Sabato 8 settembre i ragazzi di MadeInNove apriranno con la loro esposizione la rassegna dedicata alla ceramica, all' interno dell’ ex Mulino Antonibon già Barettoni ora Bortoli, luogo suggestivo ed evocativo della tradizione, dove esporranno le loro opere, frutto di un lavoro individuale e di un percorso artistico personale, e di collaborazioni interne ed esterne con artisti e creativi professionisti. Ma non è finita qui.
Domenica 9 settembre dalle 8 del mattino fino alle 20, gli artisti costruiranno un “forno di carta” imbevuto di argilla, che permetterà la cottura di un’opera in loco, offrendo la possibilità ai visitatori di vedere all’interno della struttura l’evolversi del materiale esposto a temperature altissime, immerso nel fuoco. “E’ un omaggio ad Alberto Cavallini, grande sperimentatore di cotture, che aveva già usato questa tecnica ed altre nel 2006. Ci vuole una grande competenza tecnica per gestire un processo così articolato.
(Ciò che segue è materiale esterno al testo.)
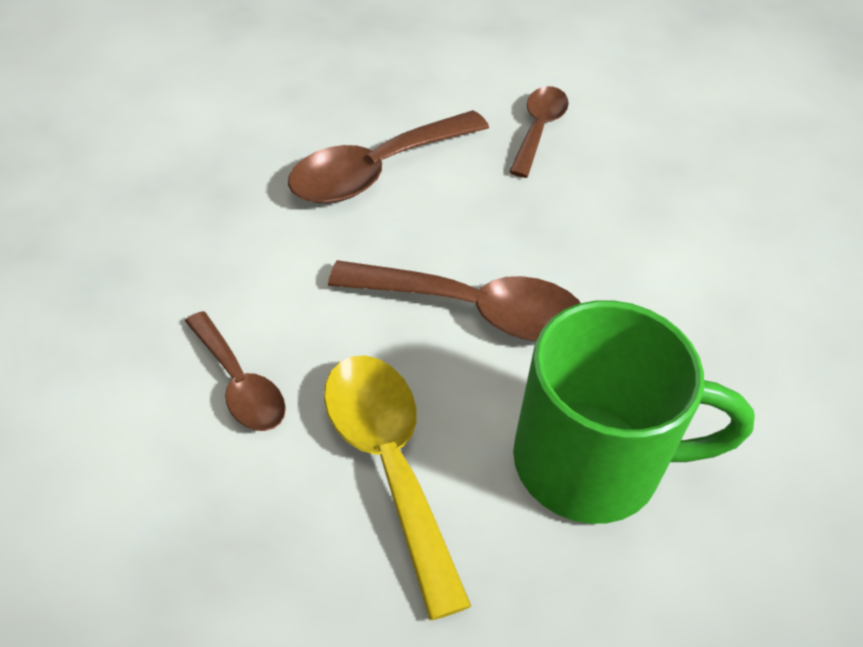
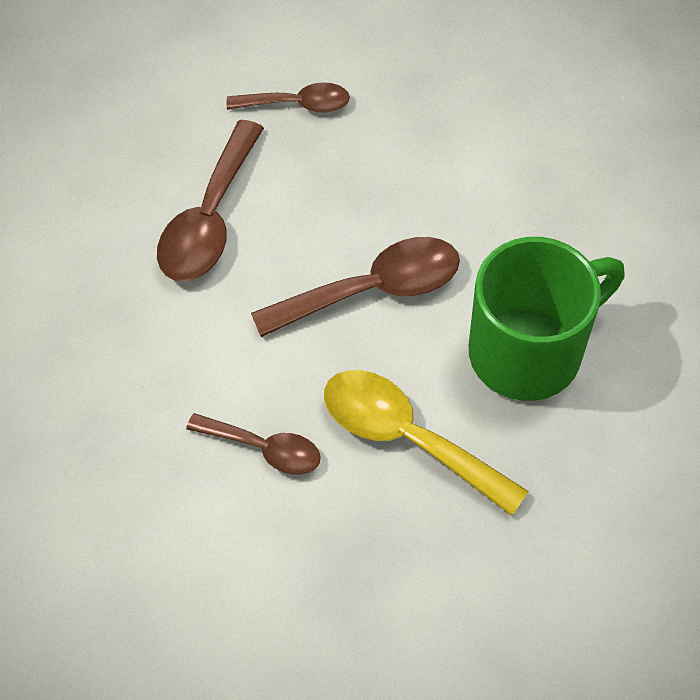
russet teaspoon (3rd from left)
Ma lo spettacolo che offre questa performance va solo a concretizzare ciò che sta attorno alla costruzione del forno. Infatti la convivialità, il vivere, mangiare, dormire, divertirsi e incontrarsi attorno ad esso è ciò che rende speciale questo evento.” Aggiunge Marco Maria Polloniato.
Durante la mostra sarà poi possibile assistere alla proiezione del video “Keramnemos, non sono solo parole”, documentario-chiacchierata che mette a confronto generazioni diverse di ceramisti con i loro “maestri”, in un’intervista poco formale.
Un lavoro che gli artisti di MadeInNove svolgono già da 10 anni (anche se non li vogliono festeggiare perché porta sfiga ndr.), e che getta le basi per una nuova, esaltante, storia della ceramica novese in chiave contemporanea, senza dimenticare chi quella storia l’ha iniziata.